[Start of section]

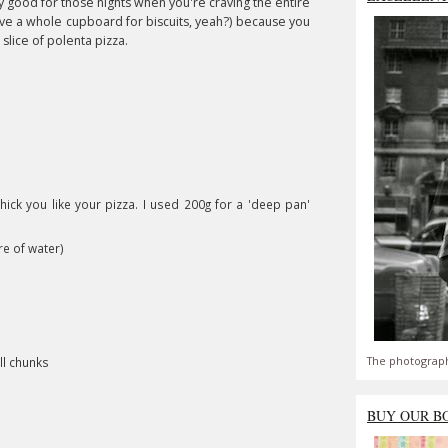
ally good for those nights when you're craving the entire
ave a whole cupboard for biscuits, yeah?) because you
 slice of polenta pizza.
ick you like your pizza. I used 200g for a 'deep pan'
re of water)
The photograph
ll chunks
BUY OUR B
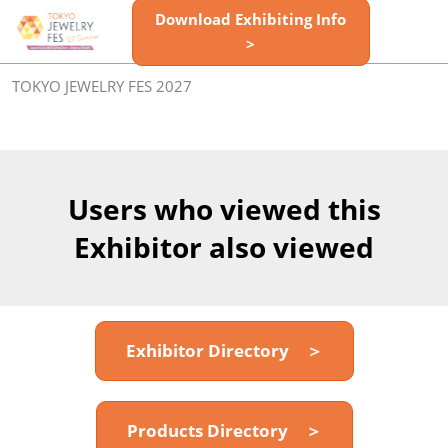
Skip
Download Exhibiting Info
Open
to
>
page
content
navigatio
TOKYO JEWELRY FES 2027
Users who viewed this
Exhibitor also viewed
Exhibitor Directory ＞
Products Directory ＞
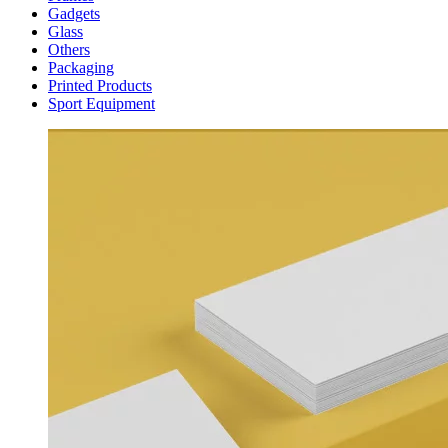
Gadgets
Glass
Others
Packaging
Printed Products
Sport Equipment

[End of section]
[Start of section]

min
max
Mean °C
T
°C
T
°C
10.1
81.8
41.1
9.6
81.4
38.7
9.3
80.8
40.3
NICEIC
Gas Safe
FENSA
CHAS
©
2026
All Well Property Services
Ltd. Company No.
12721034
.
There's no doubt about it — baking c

[End of section]
[Start of section]

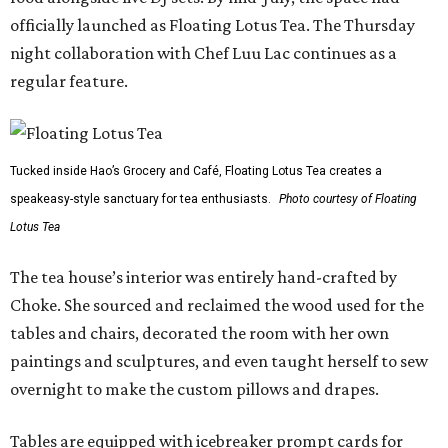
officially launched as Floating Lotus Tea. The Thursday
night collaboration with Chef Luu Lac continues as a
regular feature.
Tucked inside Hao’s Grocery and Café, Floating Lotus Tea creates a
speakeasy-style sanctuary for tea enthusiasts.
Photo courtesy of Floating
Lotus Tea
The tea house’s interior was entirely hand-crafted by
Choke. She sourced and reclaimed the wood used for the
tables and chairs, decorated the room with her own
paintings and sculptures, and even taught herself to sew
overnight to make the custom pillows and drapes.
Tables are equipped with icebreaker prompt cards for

[End of section]

**TASK STATEMENT:** The required answer is the run of lines above, starting at the line with "overnight to make" and ending at the line with "Tables are equipped", reproduced exactly with both ends.

**RESULT OF THIS TASK:**
overnight to make the custom pillows and drapes.
Tables are equipped with icebreaker prompt cards for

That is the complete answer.